The Cavender Laboratory!
Research and discovery are at the heart of scientific learning. There is no greater sense of accomplishment than designing an experiment to investigate a captivating problem, then effectively performing that experiment, collecting data and discovering something new! The Cavender lab has several ongoing research projects that students directly engage in to learn techniques, experimental design, data analysis and presentation. The goal is to develop students into independent research scientists who are prepared for graduate school or an immediate career in the biomedical sciences.
Ongoing Projects in the Lab
The Cavender lab utilizes the simian virus 40 oncovirus as a model to study cellular transformation initiation and progression. Our main focus is investigating the Large T (tumor) antigen which is an oncoprotein capable of fully transforming rodent cells. This model is relevant and all data generated can be applied to the literature of DNA tumor viruses.
Cul7 and SV40 T antigen:This research proposal is the brainchild of senior Sarah Sulon ’14. Sarah is interested in discovering the relationship between T antigen and the E3 ubiquitin ligase, Cullin 7 (Cul7). Cul7 was discovered as a cellular protein bound to T-antigen. In normal cells, Cul7 functions in development through mono-ubiquination signaling. If poly-ubiquination of four or more ubiquitin units are attached at the lysine 48 residue of a peptide, this signals for degradation of the protein by the proteasome. The Cul7 binding to T antigenhas been found to be essential in the full cellular transformation process by SV40. Despite efforts through immunofluorescence to decipher where in the cell the T:Cul7 complex forms, concentration of the complex are too low to detect through this method. As a result, the literature establishes the trafficking patterns of this complex to be a point of interest for future research. Recent research has also posed the question of the involvement of Cul7 ubiquination activity in the cellular transformation induced by SV40 T antigen. Our lab intends to determine the localization of the T-ag/Cul7 complex in C57 Black 6 mouse embryo fibroblast (B6MEF) cells expressing either wild type T antigen or a nuclear localization deficient mutant.
2. SV40 T antigen transactivation of Cyclins A and E and the relationship to the ribosomal promoter activation
Kyle Lord ’13 studied the capabilities of T antigen mutants to transactivate the cyclin A and ribosomal promoters, hypothesizing that increased expression of the cyclin and subsequent binding to its kinase partners would result in phosphorylation of key transcription factors for rDNA. For transcription of ribosomal genes to occur, upstream binding factor (UBF) must be phosphorylated on Ser388; an activity known to be accomplished by either cyclin A, E or both. This study focused on the central portion of T antigen spanning amino acids 351 to 708, which includes the p53 binding domain. Preliminary data has shown that although the N-terminal activities of T antigen seem to be necessary for the transactivation of both the ribosomal and cyclin A promoters, the central portion, including the p53 binding region, appears to be only a requirement for the ribosomal- but not cyclin A-, transactivation.

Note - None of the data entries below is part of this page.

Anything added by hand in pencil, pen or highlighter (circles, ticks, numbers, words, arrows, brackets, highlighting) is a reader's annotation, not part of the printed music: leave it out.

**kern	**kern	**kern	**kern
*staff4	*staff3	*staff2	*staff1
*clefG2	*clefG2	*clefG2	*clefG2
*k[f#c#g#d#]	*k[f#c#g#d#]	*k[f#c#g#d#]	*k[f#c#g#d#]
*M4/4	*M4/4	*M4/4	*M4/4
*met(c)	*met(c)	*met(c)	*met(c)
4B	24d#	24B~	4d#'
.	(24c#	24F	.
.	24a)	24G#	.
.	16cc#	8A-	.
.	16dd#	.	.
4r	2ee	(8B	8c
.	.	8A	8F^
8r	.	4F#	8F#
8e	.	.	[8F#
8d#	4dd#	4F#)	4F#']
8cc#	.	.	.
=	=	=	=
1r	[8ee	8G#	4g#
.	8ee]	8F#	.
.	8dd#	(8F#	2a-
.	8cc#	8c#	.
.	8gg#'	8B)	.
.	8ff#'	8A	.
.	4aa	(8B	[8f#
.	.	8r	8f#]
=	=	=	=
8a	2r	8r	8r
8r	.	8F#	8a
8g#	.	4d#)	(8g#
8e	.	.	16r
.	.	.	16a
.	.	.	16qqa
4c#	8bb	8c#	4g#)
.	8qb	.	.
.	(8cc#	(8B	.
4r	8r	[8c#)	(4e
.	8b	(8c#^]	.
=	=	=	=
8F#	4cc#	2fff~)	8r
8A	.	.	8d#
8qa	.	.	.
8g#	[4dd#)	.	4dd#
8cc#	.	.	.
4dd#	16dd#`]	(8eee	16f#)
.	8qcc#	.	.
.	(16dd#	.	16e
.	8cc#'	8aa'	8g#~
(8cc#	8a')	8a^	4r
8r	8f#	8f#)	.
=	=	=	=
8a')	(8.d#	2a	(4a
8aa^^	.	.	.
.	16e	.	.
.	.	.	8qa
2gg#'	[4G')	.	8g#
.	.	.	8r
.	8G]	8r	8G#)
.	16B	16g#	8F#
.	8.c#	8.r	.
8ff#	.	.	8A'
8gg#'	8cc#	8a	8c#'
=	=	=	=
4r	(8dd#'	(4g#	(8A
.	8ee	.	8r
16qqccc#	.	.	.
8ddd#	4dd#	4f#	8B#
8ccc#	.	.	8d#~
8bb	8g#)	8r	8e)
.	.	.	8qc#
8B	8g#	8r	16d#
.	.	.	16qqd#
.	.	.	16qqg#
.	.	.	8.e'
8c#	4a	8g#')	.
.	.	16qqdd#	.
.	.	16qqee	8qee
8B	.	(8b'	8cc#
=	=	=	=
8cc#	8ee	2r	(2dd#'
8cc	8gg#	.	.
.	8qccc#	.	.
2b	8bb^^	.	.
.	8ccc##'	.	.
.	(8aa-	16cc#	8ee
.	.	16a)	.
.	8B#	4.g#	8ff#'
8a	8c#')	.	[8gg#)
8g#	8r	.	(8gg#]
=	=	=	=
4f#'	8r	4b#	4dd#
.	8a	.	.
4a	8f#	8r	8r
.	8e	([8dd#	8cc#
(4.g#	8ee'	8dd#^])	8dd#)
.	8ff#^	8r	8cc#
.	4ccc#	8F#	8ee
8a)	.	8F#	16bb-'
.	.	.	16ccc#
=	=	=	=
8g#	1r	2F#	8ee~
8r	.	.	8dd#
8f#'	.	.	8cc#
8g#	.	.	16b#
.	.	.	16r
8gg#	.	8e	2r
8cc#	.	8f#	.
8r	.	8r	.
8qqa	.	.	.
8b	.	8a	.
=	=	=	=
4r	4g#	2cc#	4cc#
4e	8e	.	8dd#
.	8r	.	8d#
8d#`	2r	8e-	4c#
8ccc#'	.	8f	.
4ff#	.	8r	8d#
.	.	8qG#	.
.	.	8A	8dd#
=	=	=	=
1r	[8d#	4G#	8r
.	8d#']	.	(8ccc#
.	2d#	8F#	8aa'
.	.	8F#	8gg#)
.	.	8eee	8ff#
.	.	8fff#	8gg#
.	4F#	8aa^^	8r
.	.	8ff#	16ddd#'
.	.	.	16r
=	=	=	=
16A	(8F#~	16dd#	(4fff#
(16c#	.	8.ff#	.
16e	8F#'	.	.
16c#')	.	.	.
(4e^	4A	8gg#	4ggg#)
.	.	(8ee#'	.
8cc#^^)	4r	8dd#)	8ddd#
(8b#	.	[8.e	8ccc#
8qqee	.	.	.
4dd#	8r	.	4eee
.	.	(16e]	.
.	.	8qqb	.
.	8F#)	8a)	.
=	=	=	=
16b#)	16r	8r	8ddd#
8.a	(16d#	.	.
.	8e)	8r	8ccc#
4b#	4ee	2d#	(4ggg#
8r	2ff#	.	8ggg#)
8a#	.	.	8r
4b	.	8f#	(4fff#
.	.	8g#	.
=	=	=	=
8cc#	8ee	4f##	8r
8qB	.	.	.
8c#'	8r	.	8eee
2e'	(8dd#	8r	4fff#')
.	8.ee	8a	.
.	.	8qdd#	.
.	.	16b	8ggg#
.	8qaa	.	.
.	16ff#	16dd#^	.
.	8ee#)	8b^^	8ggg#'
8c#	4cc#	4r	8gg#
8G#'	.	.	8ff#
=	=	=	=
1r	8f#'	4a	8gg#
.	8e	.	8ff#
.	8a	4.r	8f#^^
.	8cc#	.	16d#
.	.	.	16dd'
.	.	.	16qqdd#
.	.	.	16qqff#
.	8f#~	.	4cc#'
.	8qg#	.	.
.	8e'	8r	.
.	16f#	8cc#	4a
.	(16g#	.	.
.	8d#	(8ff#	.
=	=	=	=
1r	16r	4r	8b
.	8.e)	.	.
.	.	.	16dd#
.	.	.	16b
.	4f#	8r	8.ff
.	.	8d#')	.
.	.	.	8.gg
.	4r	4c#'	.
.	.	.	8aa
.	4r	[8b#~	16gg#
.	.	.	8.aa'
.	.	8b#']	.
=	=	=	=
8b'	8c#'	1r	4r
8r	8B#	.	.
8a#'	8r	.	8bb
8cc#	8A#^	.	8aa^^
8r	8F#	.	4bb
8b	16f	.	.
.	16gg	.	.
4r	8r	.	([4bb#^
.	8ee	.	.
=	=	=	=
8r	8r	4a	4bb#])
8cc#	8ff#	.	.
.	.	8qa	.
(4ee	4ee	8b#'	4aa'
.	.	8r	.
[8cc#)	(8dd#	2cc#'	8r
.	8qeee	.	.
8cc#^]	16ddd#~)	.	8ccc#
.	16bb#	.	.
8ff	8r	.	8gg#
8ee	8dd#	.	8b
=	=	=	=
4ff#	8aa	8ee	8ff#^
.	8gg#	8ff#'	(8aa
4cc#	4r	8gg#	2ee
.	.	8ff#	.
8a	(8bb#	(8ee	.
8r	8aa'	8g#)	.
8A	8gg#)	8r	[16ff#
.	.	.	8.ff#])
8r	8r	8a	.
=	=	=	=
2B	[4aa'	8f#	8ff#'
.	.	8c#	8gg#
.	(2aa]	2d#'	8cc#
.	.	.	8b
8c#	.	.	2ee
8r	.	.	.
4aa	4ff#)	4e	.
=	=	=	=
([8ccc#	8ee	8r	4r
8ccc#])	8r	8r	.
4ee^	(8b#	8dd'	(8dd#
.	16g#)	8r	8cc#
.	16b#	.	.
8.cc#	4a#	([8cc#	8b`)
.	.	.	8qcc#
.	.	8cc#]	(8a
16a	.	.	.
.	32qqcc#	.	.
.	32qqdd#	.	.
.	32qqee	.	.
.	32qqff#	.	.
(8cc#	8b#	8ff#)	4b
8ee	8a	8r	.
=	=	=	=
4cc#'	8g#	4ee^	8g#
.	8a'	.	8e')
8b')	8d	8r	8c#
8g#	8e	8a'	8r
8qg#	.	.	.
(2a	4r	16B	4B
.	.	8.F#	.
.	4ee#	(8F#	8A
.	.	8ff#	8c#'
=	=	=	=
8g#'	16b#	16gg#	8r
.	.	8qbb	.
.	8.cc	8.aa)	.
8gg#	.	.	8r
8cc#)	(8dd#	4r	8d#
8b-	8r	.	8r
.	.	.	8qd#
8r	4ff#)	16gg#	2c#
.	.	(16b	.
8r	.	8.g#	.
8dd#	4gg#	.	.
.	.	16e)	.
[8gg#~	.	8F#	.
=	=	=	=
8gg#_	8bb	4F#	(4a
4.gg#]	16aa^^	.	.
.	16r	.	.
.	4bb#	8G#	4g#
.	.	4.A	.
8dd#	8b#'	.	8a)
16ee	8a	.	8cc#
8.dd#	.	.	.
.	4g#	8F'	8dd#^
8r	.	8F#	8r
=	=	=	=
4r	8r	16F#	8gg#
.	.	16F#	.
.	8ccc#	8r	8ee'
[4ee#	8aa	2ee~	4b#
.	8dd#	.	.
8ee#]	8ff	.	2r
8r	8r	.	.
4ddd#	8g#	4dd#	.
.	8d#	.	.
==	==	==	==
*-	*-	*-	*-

3. SV40 T antigen Inhibition of Differentiation
The Cavender lab also has an interest in what activities of the tumor protein SV40 T antigen are necessary to block the transition from a stem cell into a fully differentiated adipocyte (fat cell). The analogy can be made that the processes of tumorigenesis and differentiation are opposite sides of the same coin: the tumor cell pushing the cell to divide and the differentiated cell shutting down the pathways that lead to replication. This project extends the findings by Higgins (1996) that showed differentiation of pre-adipocytes into fat producing cells can be functionally blocked by the viral oncoprotein SV40 T antigen. Specifically, in that study differentiation was reliant upon functional retinoblastoma gene product and an unknown activity marked by the amino acids 121-708 in T antigen. We postulated that this activity was the p53 tumor suppressor protein. To test this hypothesis we established cell lines stably expressing T antigen with mutations in the p53- binding region as well lines expressing T antigen with mutations in both the Rb- and p53- binding regions. Additionally, cell lines were established expressing the N- terminal fragment of T antigen bearing J-domain mutations in order to assess the need for ATPase function in differentiation blockage. Seven days after differentiation was induced, the cells were stained and examined for phenotypic changes characteristic of mature adipocytes. While wild type pre-adipocytes readily differentiated under these conditions, all lines containing T antigen or its mutants showed little to no signs of differentiation.